Provided material:
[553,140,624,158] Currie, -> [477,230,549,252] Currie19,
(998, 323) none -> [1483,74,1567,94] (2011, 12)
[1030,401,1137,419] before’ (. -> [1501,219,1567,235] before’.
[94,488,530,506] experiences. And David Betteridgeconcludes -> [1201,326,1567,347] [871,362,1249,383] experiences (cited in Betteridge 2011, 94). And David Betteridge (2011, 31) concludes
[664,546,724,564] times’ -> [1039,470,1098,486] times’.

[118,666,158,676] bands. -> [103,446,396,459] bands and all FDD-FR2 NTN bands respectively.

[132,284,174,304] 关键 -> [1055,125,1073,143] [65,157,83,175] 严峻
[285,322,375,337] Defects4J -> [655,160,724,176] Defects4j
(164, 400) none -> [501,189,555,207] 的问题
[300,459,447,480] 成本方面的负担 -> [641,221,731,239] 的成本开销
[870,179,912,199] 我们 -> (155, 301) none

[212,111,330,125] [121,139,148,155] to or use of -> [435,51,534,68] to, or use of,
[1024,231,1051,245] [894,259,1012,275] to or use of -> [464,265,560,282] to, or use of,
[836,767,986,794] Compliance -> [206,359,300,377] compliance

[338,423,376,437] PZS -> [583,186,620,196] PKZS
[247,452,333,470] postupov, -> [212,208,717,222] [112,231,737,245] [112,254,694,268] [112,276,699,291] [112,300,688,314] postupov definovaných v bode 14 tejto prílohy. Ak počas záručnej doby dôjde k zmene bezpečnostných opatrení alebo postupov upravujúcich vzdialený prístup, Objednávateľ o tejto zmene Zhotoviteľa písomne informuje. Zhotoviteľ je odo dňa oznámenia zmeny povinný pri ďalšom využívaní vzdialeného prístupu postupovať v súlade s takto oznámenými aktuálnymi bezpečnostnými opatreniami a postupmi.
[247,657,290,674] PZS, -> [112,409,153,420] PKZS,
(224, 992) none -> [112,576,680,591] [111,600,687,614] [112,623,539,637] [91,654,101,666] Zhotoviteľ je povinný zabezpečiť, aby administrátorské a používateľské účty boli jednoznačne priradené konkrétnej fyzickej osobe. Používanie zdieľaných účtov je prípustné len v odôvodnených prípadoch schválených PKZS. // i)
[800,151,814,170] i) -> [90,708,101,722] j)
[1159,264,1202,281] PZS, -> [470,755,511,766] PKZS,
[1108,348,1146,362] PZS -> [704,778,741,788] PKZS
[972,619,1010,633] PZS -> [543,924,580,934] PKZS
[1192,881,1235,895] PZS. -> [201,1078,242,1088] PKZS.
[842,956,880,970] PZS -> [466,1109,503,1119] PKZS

What is expected: Give the data again, unchanged in every line.

Your response:
[553,140,624,158] Currie, -> [477,230,549,252] Currie19,
(998, 323) none -> [1483,74,1567,94] (2011, 12)
[1030,401,1137,419] before’ (. -> [1501,219,1567,235] before’.
[94,488,530,506] experiences. And David Betteridgeconcludes -> [1201,326,1567,347] [871,362,1249,383] experiences (cited in Betteridge 2011, 94). And David Betteridge (2011, 31) concludes
[664,546,724,564] times’ -> [1039,470,1098,486] times’.

[118,666,158,676] bands. -> [103,446,396,459] bands and all FDD-FR2 NTN bands respectively.

[132,284,174,304] 关键 -> [1055,125,1073,143] [65,157,83,175] 严峻
[285,322,375,337] Defects4J -> [655,160,724,176] Defects4j
(164, 400) none -> [501,189,555,207] 的问题
[300,459,447,480] 成本方面的负担 -> [641,221,731,239] 的成本开销
[870,179,912,199] 我们 -> (155, 301) none

[212,111,330,125] [121,139,148,155] to or use of -> [435,51,534,68] to, or use of,
[1024,231,1051,245] [894,259,1012,275] to or use of -> [464,265,560,282] to, or use of,
[836,767,986,794] Compliance -> [206,359,300,377] compliance

[338,423,376,437] PZS -> [583,186,620,196] PKZS
[247,452,333,470] postupov, -> [212,208,717,222] [112,231,737,245] [112,254,694,268] [112,276,699,291] [112,300,688,314] postupov definovaných v bode 14 tejto prílohy. Ak počas záručnej doby dôjde k zmene bezpečnostných opatrení alebo postupov upravujúcich vzdialený prístup, Objednávateľ o tejto zmene Zhotoviteľa písomne informuje. Zhotoviteľ je odo dňa oznámenia zmeny povinný pri ďalšom využívaní vzdialeného prístupu postupovať v súlade s takto oznámenými aktuálnymi bezpečnostnými opatreniami a postupmi.
[247,657,290,674] PZS, -> [112,409,153,420] PKZS,
(224, 992) none -> [112,576,680,591] [111,600,687,614] [112,623,539,637] [91,654,101,666] Zhotoviteľ je povinný zabezpečiť, aby administrátorské a používateľské účty boli jednoznačne priradené konkrétnej fyzickej osobe. Používanie zdieľaných účtov je prípustné len v odôvodnených prípadoch schválených PKZS. // i)
[800,151,814,170] i) -> [90,708,101,722] j)
[1159,264,1202,281] PZS, -> [470,755,511,766] PKZS,
[1108,348,1146,362] PZS -> [704,778,741,788] PKZS
[972,619,1010,633] PZS -> [543,924,580,934] PKZS
[1192,881,1235,895] PZS. -> [201,1078,242,1088] PKZS.
[842,956,880,970] PZS -> [466,1109,503,1119] PKZS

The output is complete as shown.